Copy every record word for word. Pictures are not part of the copy.

Records for the task
[Start of section]
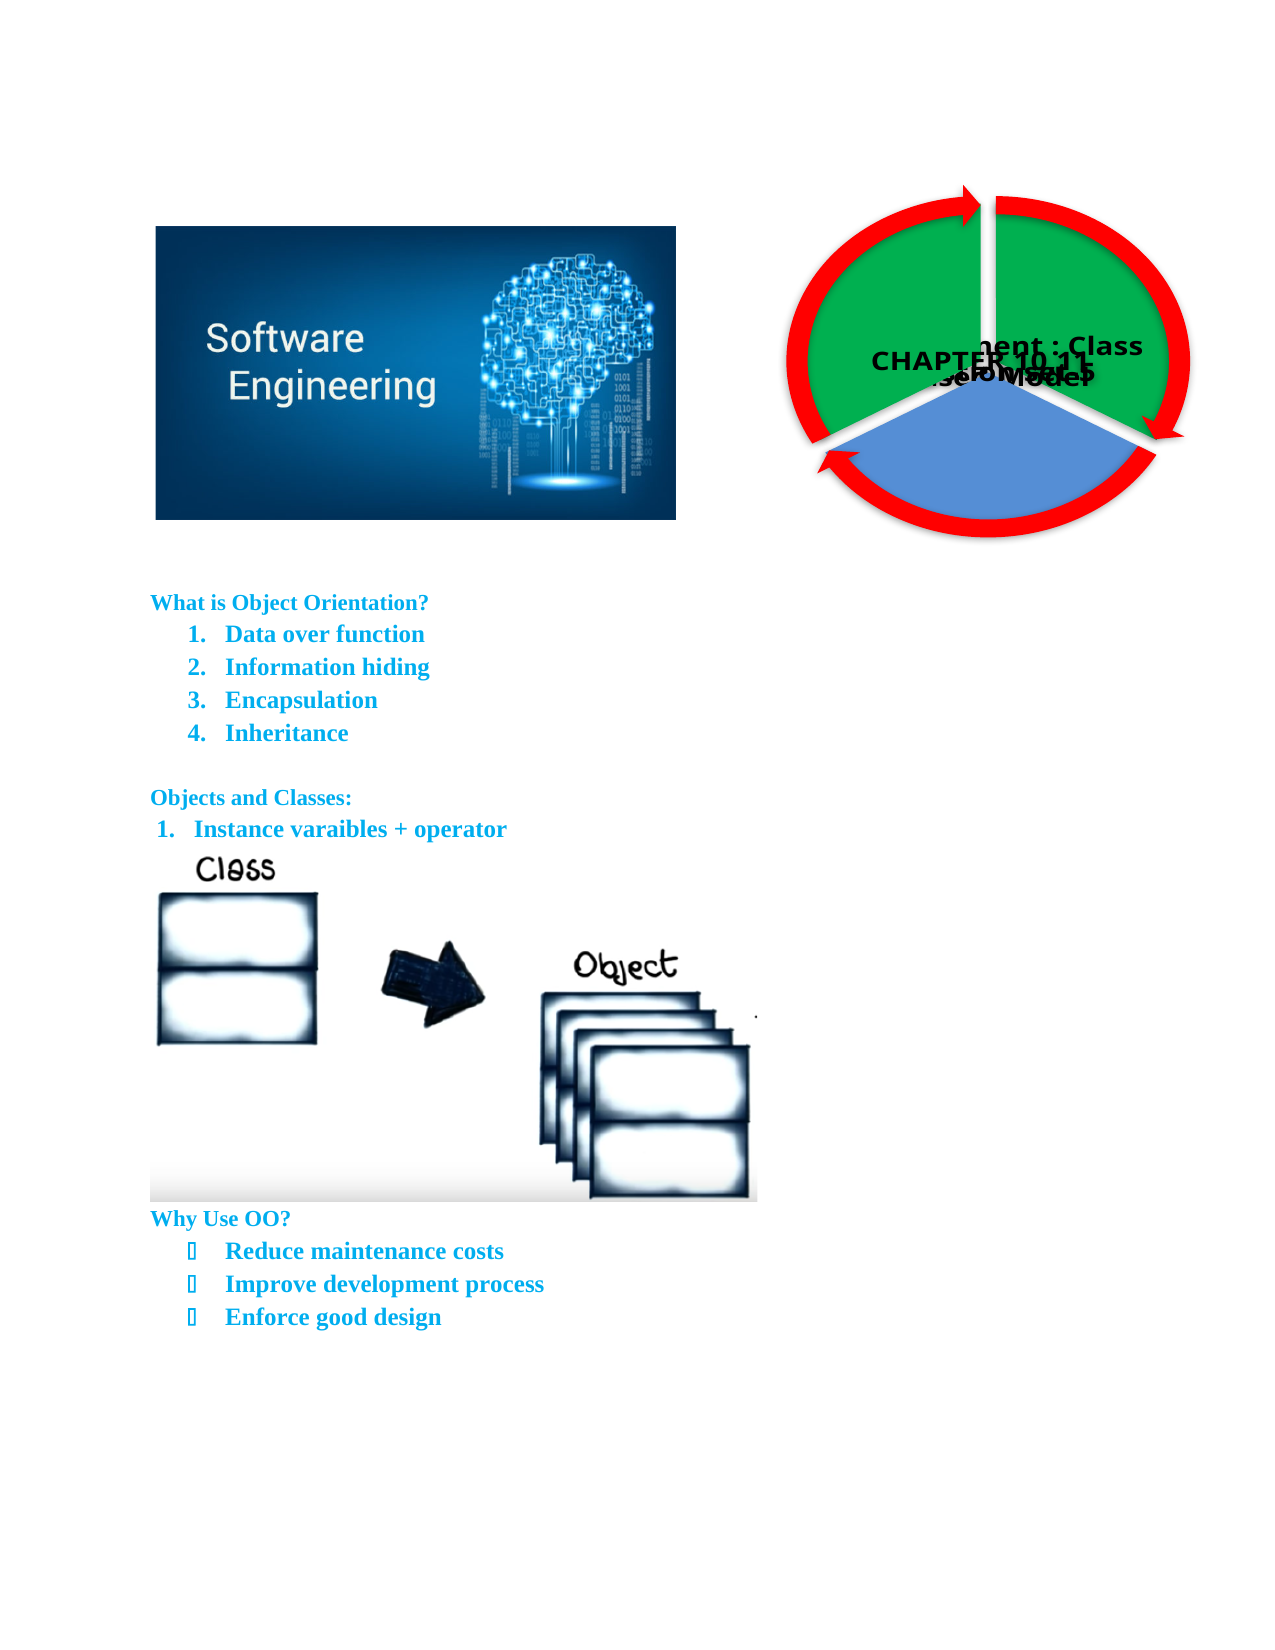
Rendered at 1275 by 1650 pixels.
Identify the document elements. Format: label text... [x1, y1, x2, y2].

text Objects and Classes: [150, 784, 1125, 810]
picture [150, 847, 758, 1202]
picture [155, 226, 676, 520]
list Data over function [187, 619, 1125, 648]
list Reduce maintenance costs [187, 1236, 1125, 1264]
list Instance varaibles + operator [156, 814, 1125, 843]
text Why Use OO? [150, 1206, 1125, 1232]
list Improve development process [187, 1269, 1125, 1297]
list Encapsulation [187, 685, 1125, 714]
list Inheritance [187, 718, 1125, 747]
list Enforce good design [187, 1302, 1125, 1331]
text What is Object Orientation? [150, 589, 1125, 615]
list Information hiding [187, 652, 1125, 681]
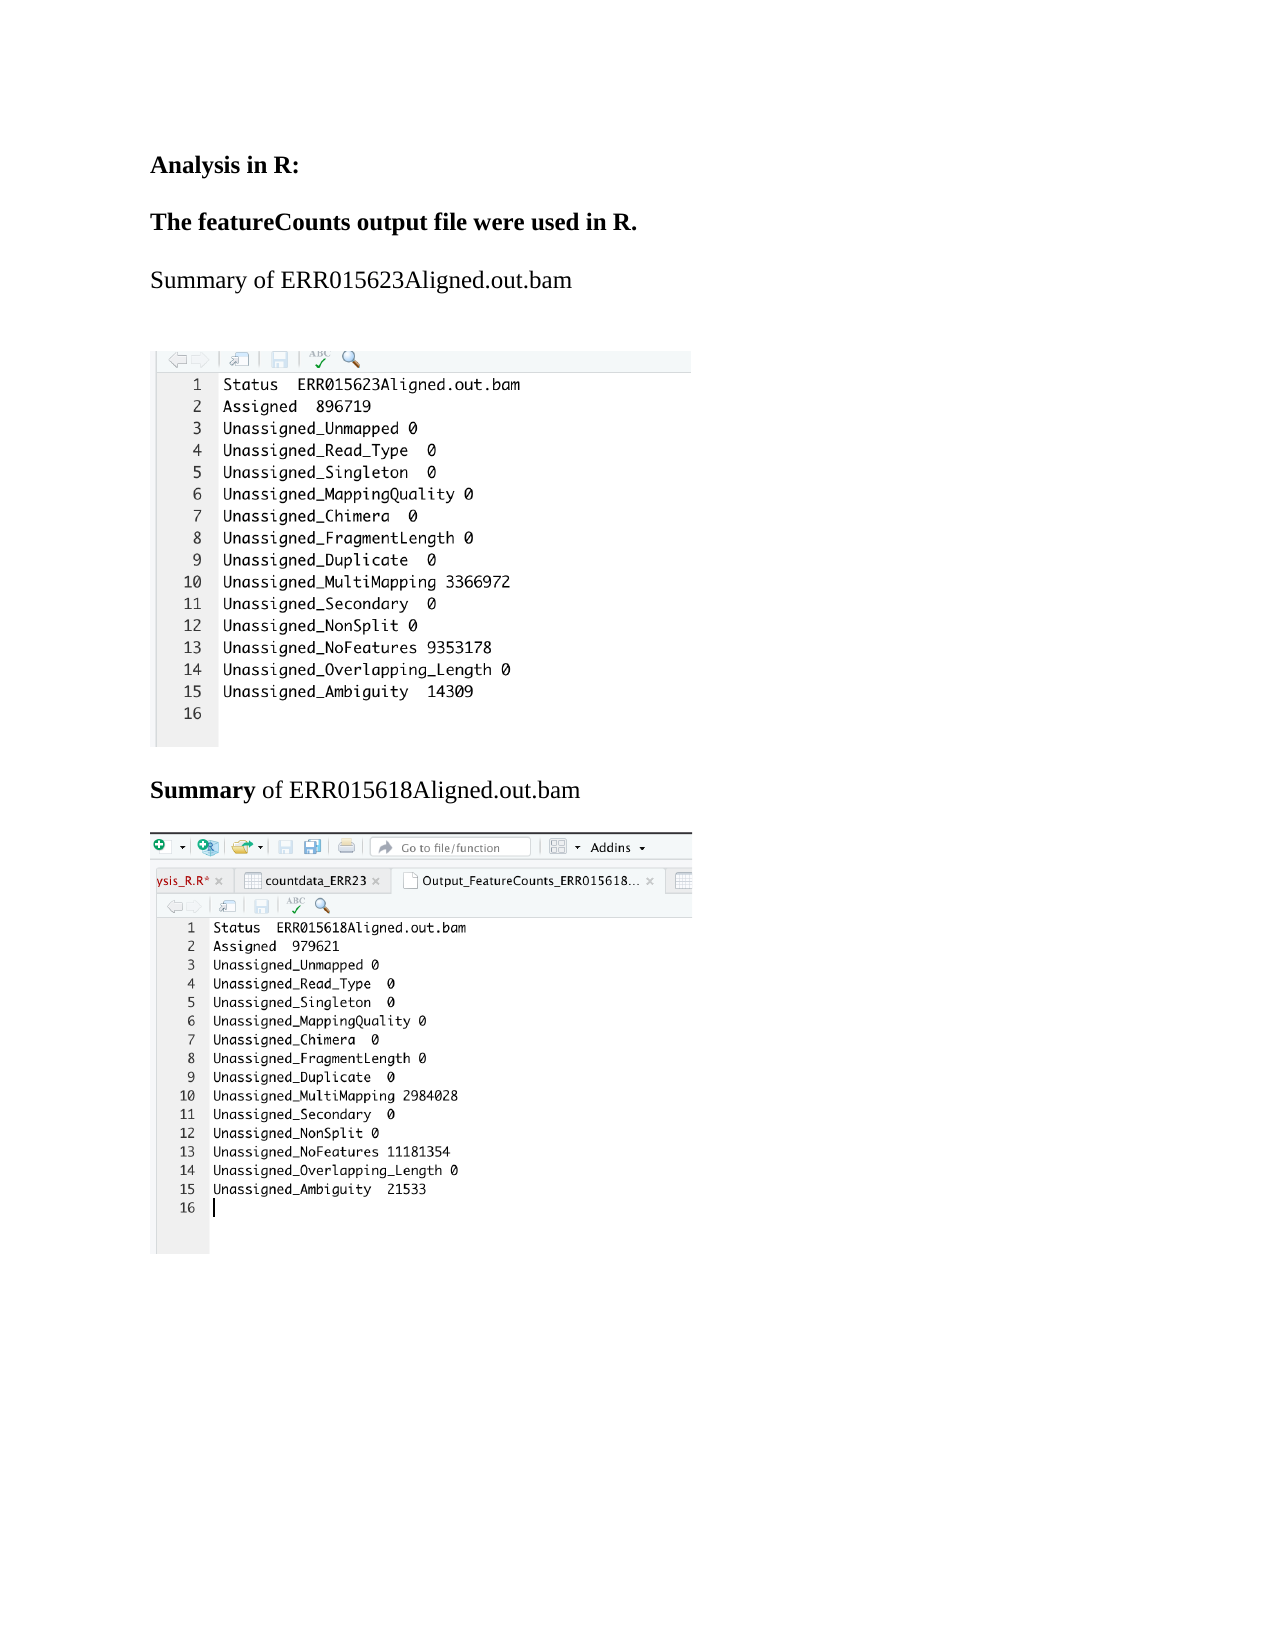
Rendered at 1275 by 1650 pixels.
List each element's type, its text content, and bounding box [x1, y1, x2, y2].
[End of section]
Output below
Rendered at 1275 by 1650 pixels.
Identify the document elements. Format: label text... [x1, y1, x2, y2].

text Objects and Classes: [150, 784, 1125, 810]
picture [150, 847, 758, 1202]
picture [155, 226, 676, 520]
list Data over function [187, 619, 1125, 648]
list Reduce maintenance costs [187, 1236, 1125, 1264]
list Instance varaibles + operator [156, 814, 1125, 843]
text Why Use OO? [150, 1206, 1125, 1232]
list Improve development process [187, 1269, 1125, 1297]
list Encapsulation [187, 685, 1125, 714]
list Inheritance [187, 718, 1125, 747]
list Enforce good design [187, 1302, 1125, 1331]
text What is Object Orientation? [150, 589, 1125, 615]
list Information hiding [187, 652, 1125, 681]
Rendered at 1275 by 1650 pixels.
List each element's type, its text content, and bounding box [x1, y1, x2, y2].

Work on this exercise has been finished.